_Prompt_
Report how many lines in the data include the string "round", and add nothing else.

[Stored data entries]
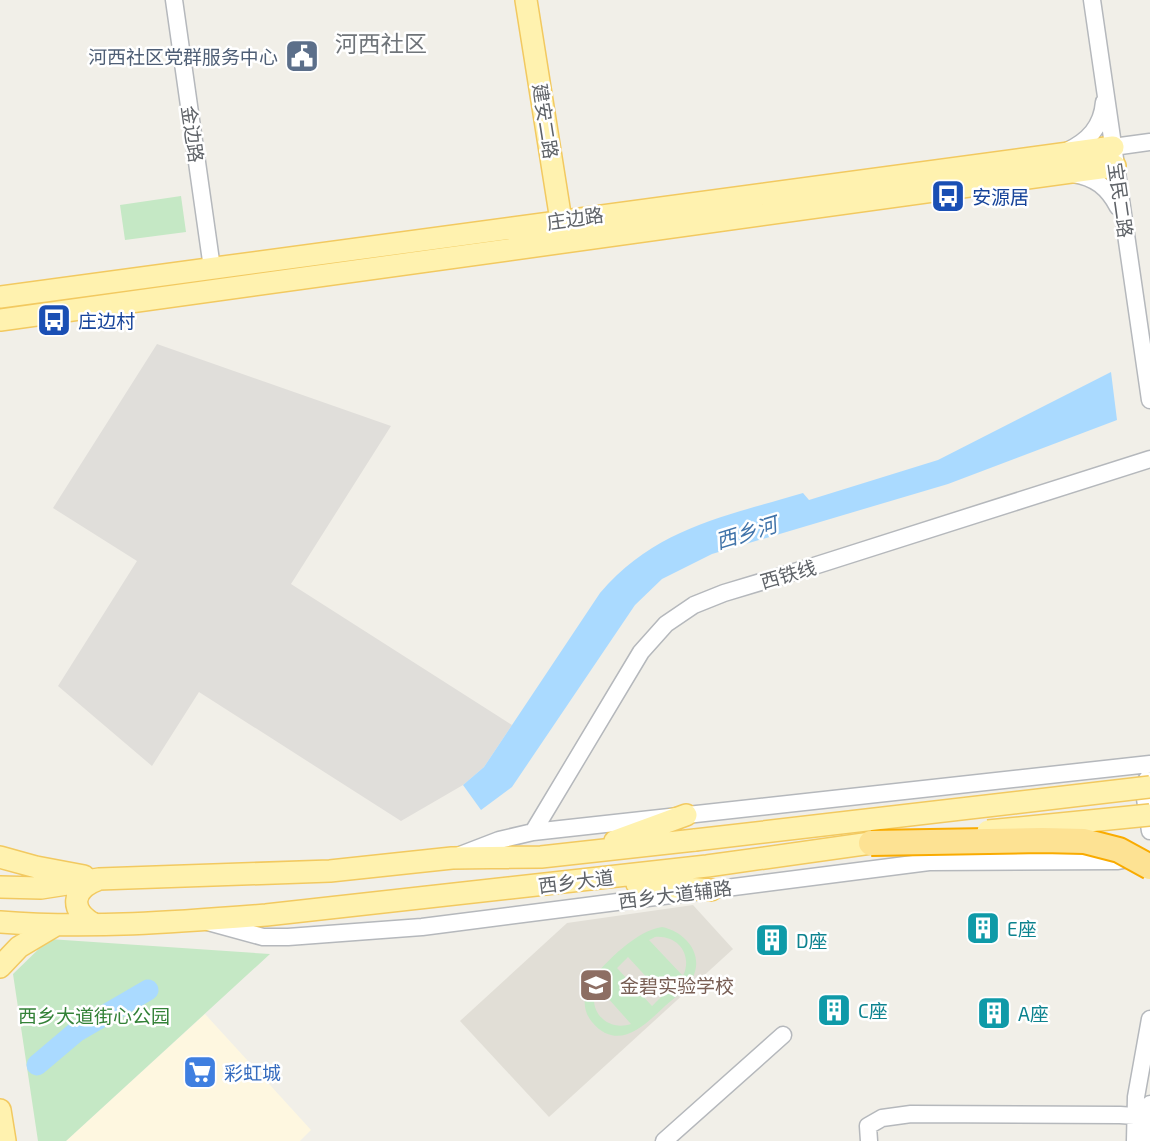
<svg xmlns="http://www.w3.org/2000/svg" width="1150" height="1141" font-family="'Exo 2','Noto Sans SC',sans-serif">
  <rect width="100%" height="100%" fill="#f1efe8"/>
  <path fill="#fef7e0" d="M205 1014 311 1130 300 1141H66Z"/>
  <path fill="#e0deda" d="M157 344 391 426 291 584 512 725 484 767 463 785 401 821 199 692 152 766 58 686 137 561 53 508Z"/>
  <path fill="#e1ded6" d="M693 905 733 949 549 1117 460 1021 567 923Z"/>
  <path fill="#c5e8c5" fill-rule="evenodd" d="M181 196 186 232 125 240 120 205Z
    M662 927C686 932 705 955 692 979 686 990 674 998 665 1006 645 1025 618 1053 592 1022 582 1010 583 995 590 981 606 962 637 930 662 927ZM655 937C678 935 693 955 683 976L649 940ZM628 957 663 995 652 1006 617 968ZM597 987H598L631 1024C607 1032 586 1010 597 987Z
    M49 939 270 954 66 1141H38L13 974Z"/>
  <path fill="#aadaff" d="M1111 372 1117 420 948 484 712 554 662 579 635 605 512 787 481 810 463 785 484 767 600 593C657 527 724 517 803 493L809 500 938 460Z"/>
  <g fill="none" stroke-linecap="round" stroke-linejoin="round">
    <path stroke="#aadaff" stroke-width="21" d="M37 1065 76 1032 148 990"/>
    <g stroke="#b5b8bc" stroke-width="19">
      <path id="minor" d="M174 0 212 268
        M1092 0 1150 400
        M1113 147 1150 142
        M1067 151C1088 141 1102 127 1104 102
        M1073 174C1095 177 1108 188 1118 207
        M1147 779 1144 792 1150 831
        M533 832 641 652 666 624 694 605 724 593 814 566 1150 459
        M460 855 499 840 533 832 1150 764
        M208 922 263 937H288L422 927 929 862 1118 861 1134 858
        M664 1141 783 1035
        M869 1141 868 1126 882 1118 911 1114 1120 1115 1149 1117
        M1135 1141 1136 1097 1150 1019
        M1149 1141 1150 1104"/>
    </g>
    <g stroke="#f2c960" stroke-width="24">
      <path id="major" d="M526 0 563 233
        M0 297 1113 147
        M0 320 1115 166
        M615 841 686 815
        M0 857 36 867 84 876
        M637 884 711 890
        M0 887 41 888 99 879 330 871 452 858 541 857 695 840
        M0 922C88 929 178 922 266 915L707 866 871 843
        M94 924C69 911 72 889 97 880
        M0 967 19 947 56 925
        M0 1110 5 1141"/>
    </g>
    <use href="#minor" stroke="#fff" stroke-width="16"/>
    <use href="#major" stroke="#fff2af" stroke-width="21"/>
    <g stroke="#f2c960" stroke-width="24" stroke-linecap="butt">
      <path id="major-bridge" d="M988 831 1150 815
        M695 840 1150 787"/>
    </g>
    <g stroke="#f9ab00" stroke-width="28" stroke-linecap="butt">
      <path id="highway-bridge" d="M871 843 1042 840 1084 841 1119 850 1150 867"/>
    </g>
    <use href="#major-bridge" stroke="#fff2af" stroke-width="21"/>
    <use href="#highway-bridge" stroke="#fde293" stroke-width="24"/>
  </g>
  <defs>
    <g id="civic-square" transform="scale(1.75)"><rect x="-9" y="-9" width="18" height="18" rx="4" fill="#5c6f8a" stroke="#fff"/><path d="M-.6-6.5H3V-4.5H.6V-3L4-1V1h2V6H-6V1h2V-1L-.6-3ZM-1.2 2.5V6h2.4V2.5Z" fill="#fff"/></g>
    <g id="bus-square" transform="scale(1.75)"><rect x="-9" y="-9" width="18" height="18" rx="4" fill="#1a4fb4" stroke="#fff"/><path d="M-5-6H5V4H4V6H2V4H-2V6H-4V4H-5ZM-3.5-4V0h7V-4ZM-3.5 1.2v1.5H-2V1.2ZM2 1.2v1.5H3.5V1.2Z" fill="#fff"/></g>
    <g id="building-square" transform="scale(1.75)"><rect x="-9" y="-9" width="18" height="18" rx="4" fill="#0f9aa8" stroke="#fff"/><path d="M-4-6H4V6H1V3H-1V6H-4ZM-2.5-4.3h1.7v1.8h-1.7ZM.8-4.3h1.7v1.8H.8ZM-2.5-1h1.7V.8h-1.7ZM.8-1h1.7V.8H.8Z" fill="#fff"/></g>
    <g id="school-square" transform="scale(1.75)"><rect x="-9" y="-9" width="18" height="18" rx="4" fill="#8d6e63" stroke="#fff"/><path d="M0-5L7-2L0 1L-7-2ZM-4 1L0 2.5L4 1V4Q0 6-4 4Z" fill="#fff"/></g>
    <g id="supermarket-square" transform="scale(1.75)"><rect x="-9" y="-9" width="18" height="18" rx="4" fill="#3f7fe0" stroke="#fff"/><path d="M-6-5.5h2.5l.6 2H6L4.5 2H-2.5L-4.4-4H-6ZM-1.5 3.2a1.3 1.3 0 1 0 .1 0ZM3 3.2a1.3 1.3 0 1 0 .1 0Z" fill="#fff"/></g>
  </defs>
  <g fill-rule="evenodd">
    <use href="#civic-square" x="302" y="56"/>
    <use href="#bus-square" x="948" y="196"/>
    <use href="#bus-square" x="54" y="320"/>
    <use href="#building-square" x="983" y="928"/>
    <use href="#building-square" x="772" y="940"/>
    <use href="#school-square" x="596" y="985"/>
    <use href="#building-square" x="834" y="1010"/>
    <use href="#building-square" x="994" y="1013"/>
    <use href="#supermarket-square" x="200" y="1072"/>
  </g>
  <g text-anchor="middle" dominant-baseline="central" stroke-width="5" stroke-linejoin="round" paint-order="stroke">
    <g font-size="19" fill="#4e5e75" stroke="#fff" text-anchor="end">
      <text x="278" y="56">河西社区党群服务中心</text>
    </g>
    <g font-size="19" fill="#5f6368" stroke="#fff">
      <text transform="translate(546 121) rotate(81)">建安二路</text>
      <text transform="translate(193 134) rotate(82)">金边路</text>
      <text transform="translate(1121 200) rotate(82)">宝民二路</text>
      <text transform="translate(575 218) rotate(-8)">庄边路</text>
      <text transform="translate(788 574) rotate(-16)">西铁线</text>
      <text transform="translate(576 881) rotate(-7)">西乡大道</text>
      <text transform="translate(675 894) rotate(-7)">西乡大道辅路</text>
    </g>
    <g font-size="19" fill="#164399" stroke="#fff" text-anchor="start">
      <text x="972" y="196">安源居</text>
      <text x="78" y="320">庄边村</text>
    </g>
    <g font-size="19" fill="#0d838f" stroke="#fff" text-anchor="start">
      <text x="1007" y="928">E座</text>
      <text x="796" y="940">D座</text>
      <text x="858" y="1010">C座</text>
      <text x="1018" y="1013">A座</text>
    </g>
    <g font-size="19" fill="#785e54" stroke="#fff" text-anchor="start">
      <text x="620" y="985">金碧实验学校</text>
    </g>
    <g font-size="19" fill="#348238" stroke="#fff">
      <text x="94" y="1015">西乡大道街心公园</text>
    </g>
    <g font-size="19" fill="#366cbe" stroke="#fff" text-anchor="start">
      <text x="224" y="1072">彩虹城</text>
    </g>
    <g font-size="21" font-style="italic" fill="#4174aa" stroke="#fff">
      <text transform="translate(746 532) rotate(-17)">西乡河</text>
    </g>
    <g font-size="23" fill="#70757a" stroke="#fff">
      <text x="381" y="43">河西社区</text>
    </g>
  </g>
</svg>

_Result_
2